Researchers have introduced Thinker, a 7-billion-parameter vision-language foundation model purpose-built for embodied intelligence, achieving state-of-the-art results on key robot task planning benchmarks. The model addresses fundamental challenges that even advanced VLMs struggle with in robotics, including confusion between third-person and first-person perspectives and a tendency to overlook information in video endings during reasoning.
Thinker employs a two-stage training strategy. Stage 1 establishes basic perception and reasoning capabilities using a mix of general datasets, spatial understanding data, and large-scale planning datasets. Stage 2 applies supervised fine-tuning for specific downstream task alignment. A critical innovation lies in its video understanding approach: by jointly incorporating key frames and full videos as inputs, the model substantially enhances temporal comprehension.
The research team constructed a comprehensive 1.8-million-sample robot planning dataset called Robovideo-1.8M, alongside an industrial task planning dataset Industroplan-200K. Additional training data includes 570K+ visual grounding samples for fine-grained spatial understanding and 100K ego-view reasoning samples.

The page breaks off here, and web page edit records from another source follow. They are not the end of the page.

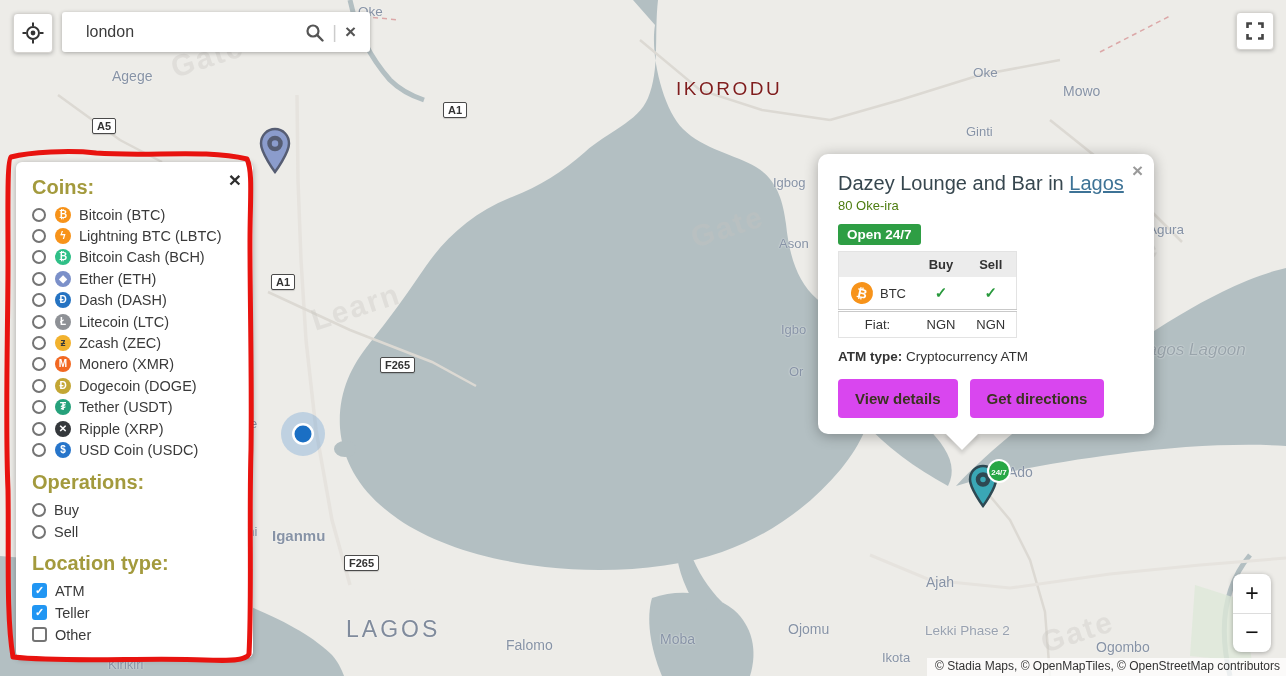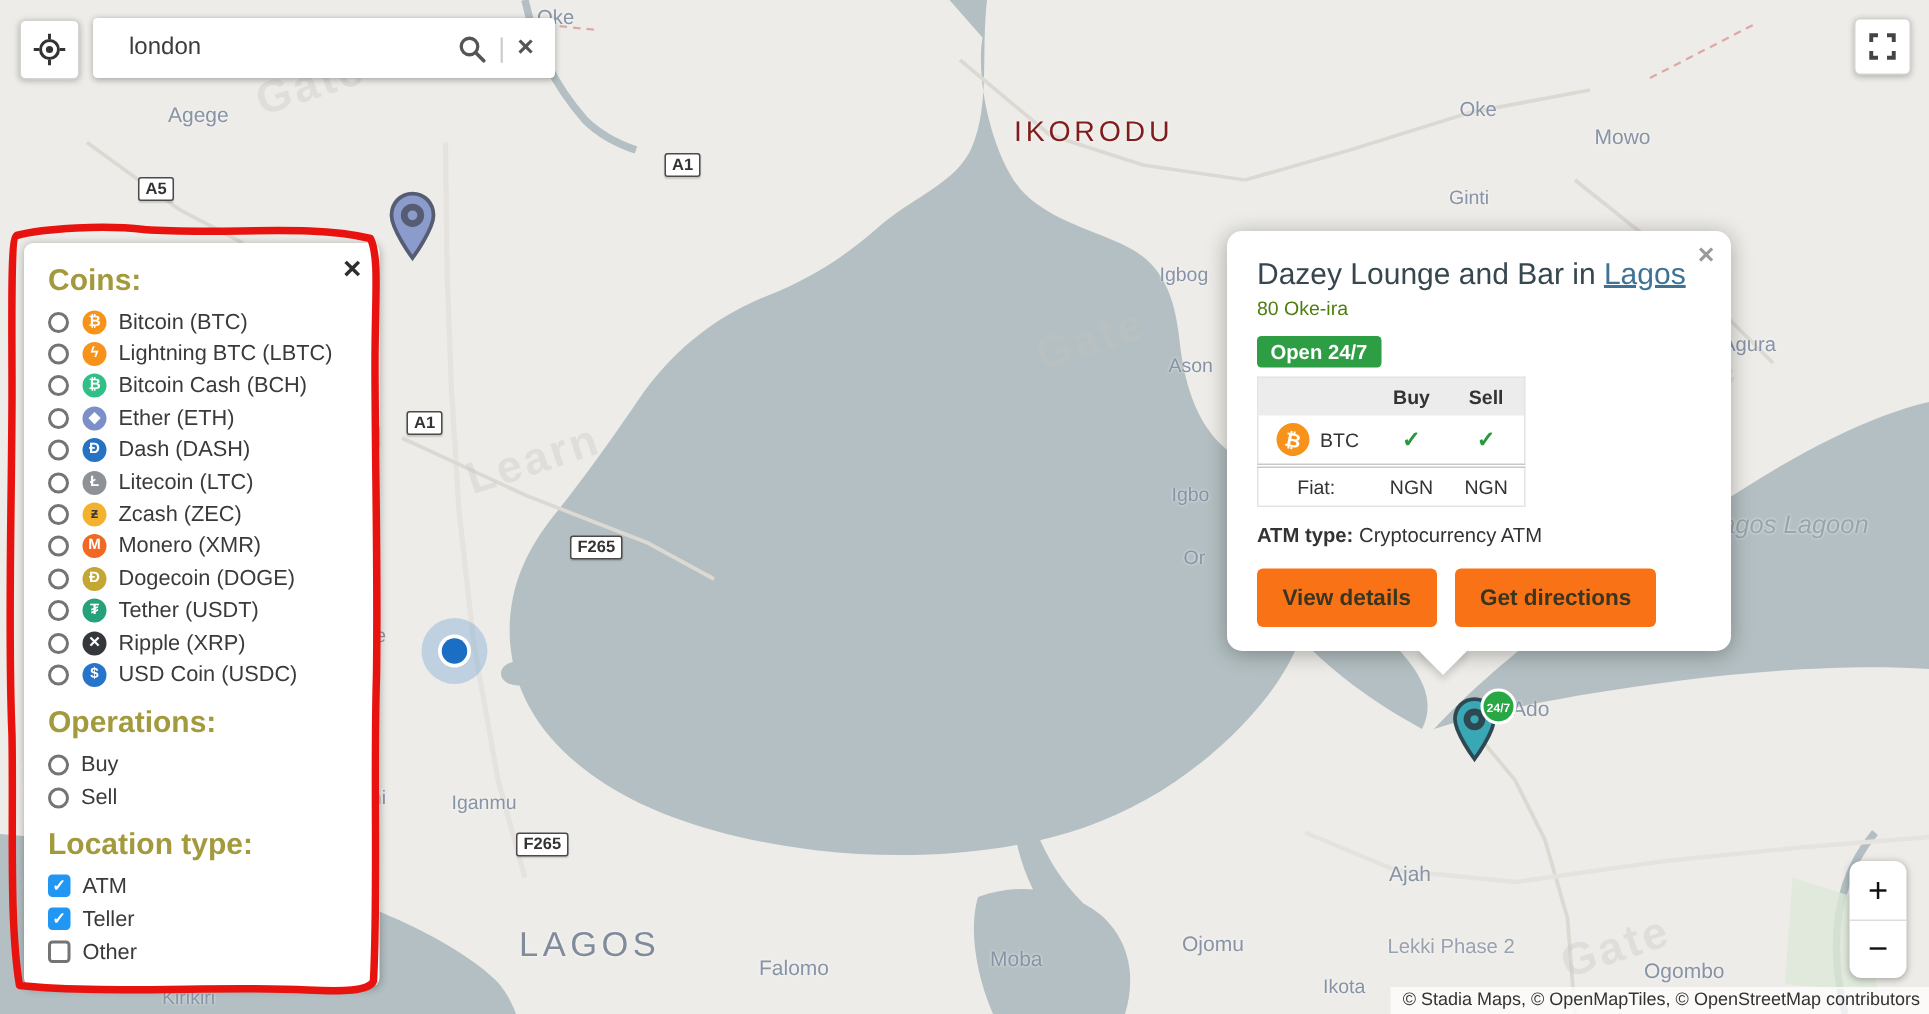--- a/index.html
+++ b/index.html
@@ -79,7 +79,7 @@
   #atm-type-line { margin-top:11px; font-size:13.5px; color:#333; }
   #atm-type-line b { font-weight:bold; }
   .popup-btns { display:flex; gap:12px; margin-top:15px; }
-  .popup-btn { background:#f97316; border:none; border-radius:4px; padding:11px 17px; font-size:15px;
+  .popup-btn { background:#d946ef; border:none; border-radius:4px; padding:11px 17px; font-size:15px;
                font-weight:bold; color:#3a3420; cursor:pointer; font-family:"Liberation Sans",sans-serif; }
 
   

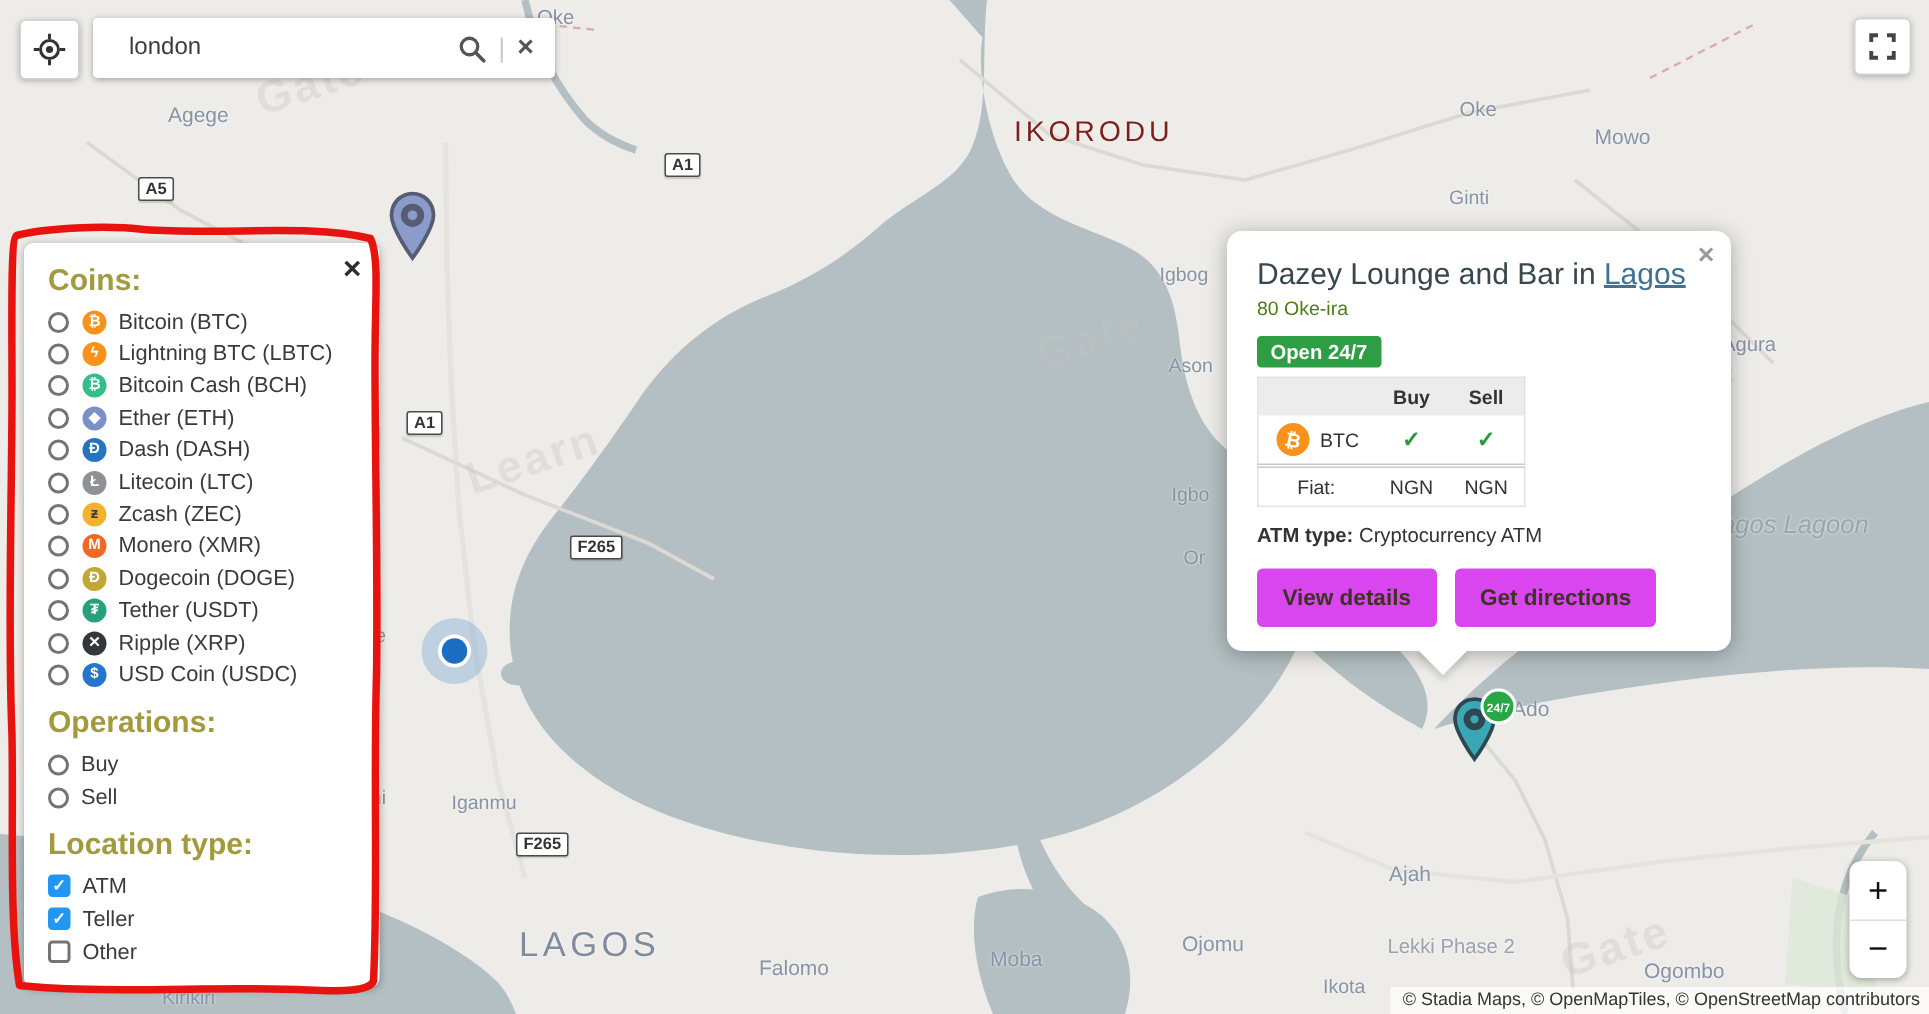--- a/index.html
+++ b/index.html
@@ -144,7 +144,7 @@
       <div class="mlabel" style="left: 240px; top: 416px; font-size: 13px;">ele</div>
       <div class="mlabel" style="left: 1008px; top: 464px; font-size: 14px;">Ado</div>
       <div class="mlabel" style="left: 240px; top: 524px; font-size: 13px;">ani</div>
-      <div class="mlabel" style="left: 301px; top: 527px; font-size: 13px;">Iganmu</div>
+      <div class="mlabel" style="left: 272px; top: 527px; font-size: 15px; font-weight: bold;">Iganmu</div>
       <div class="mlabel" style="left: 926px; top: 574px; font-size: 14px;">Ajah</div>
       <div class="mlabel" style="left: 346px; top: 616px; font-size: 23px; letter-spacing: 3px; color: rgb(128, 139, 156);">LAGOS</div>
       <div class="mlabel" style="left: 788px; top: 621px; font-size: 14px;">Ojomu</div>

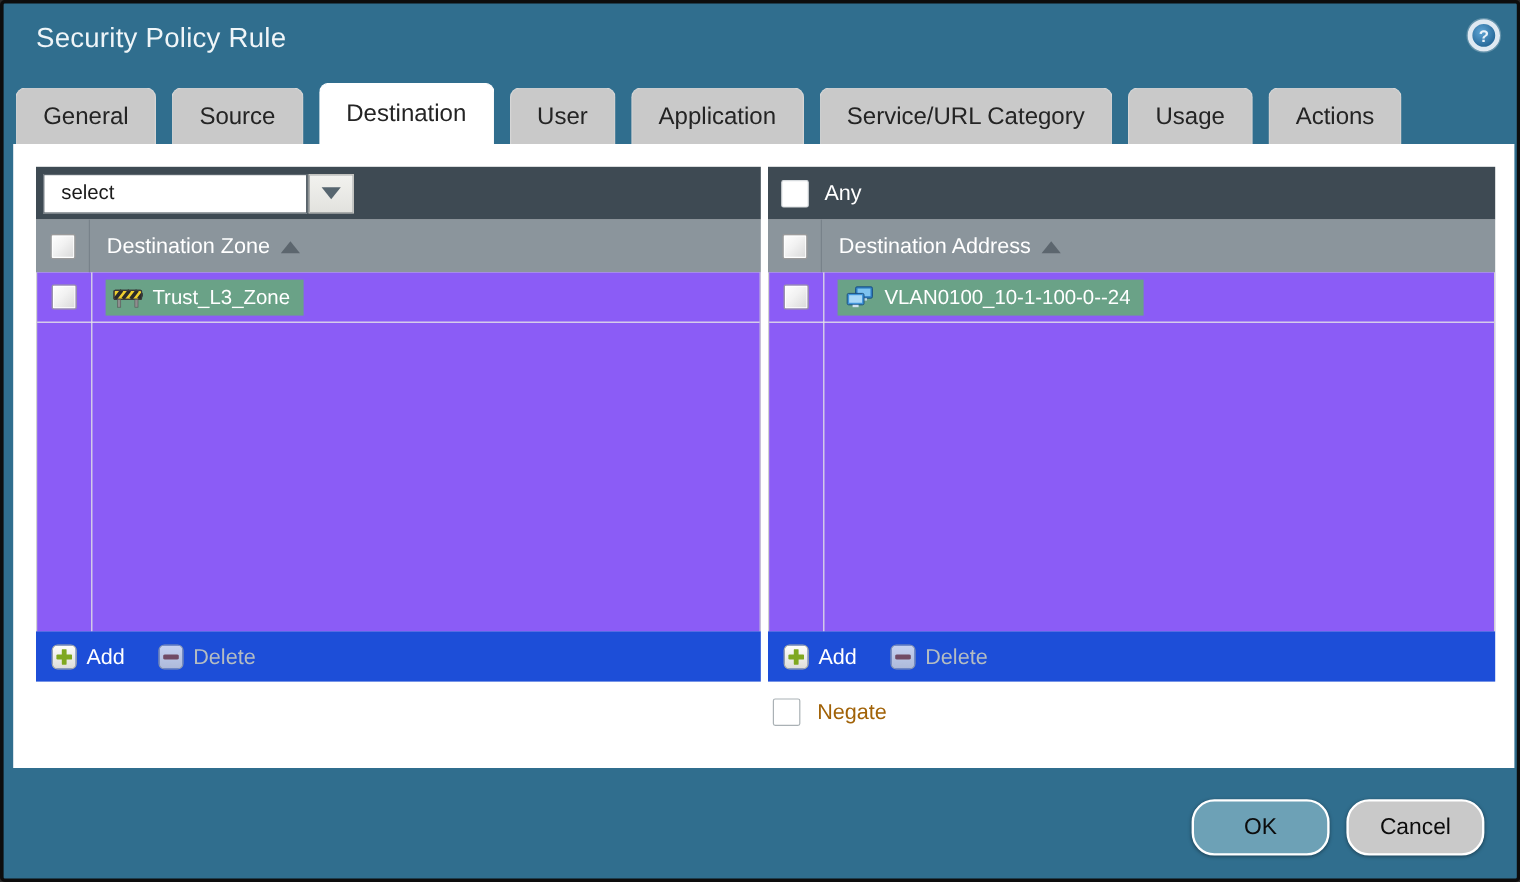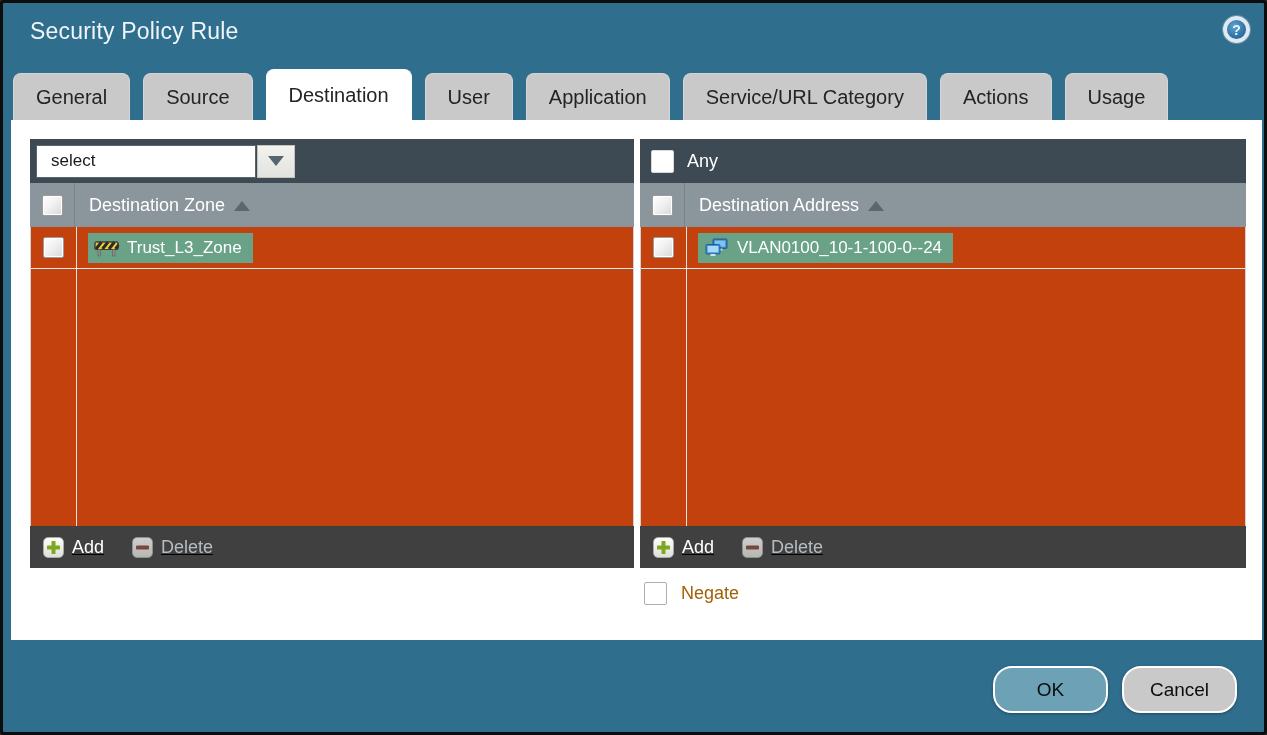--- a/index.html
+++ b/index.html
@@ -144,8 +144,8 @@
     <div class="tab">User</div>
     <div class="tab">Application</div>
     <div class="tab">Service/URL Category</div>
+    <div class="tab">Usage</div>
     <div class="tab">Actions</div>
-    <div class="tab">Usage</div>
   </div>
 
   <div class="content">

On the Robovqa benchmark, Thinker-7B achieved an average BLEU score of 63.5, surpassing GPT-4V and all existing robotic vision-language models. On the Egoplan-bench2 benchmark, it achieved 58.2% top-1 accuracy, comprehensively outperforming all baselines including Qwen2.5-VL-7B and Cosmos-Reason1-7B. The model demonstrated particular strength in long-horizon task planning and spatial reasoning.
The paper's key contributions include: building the largest dedicated robot planning dataset (Robovideo-1.8M), developing a specialized 7B-parameter vision-language model for robot manipulation, achieving SOTA across multiple robot benchmarks proving the value of specialized training, and a commitment to open-sourcing the complete technical report, architecture, and weights.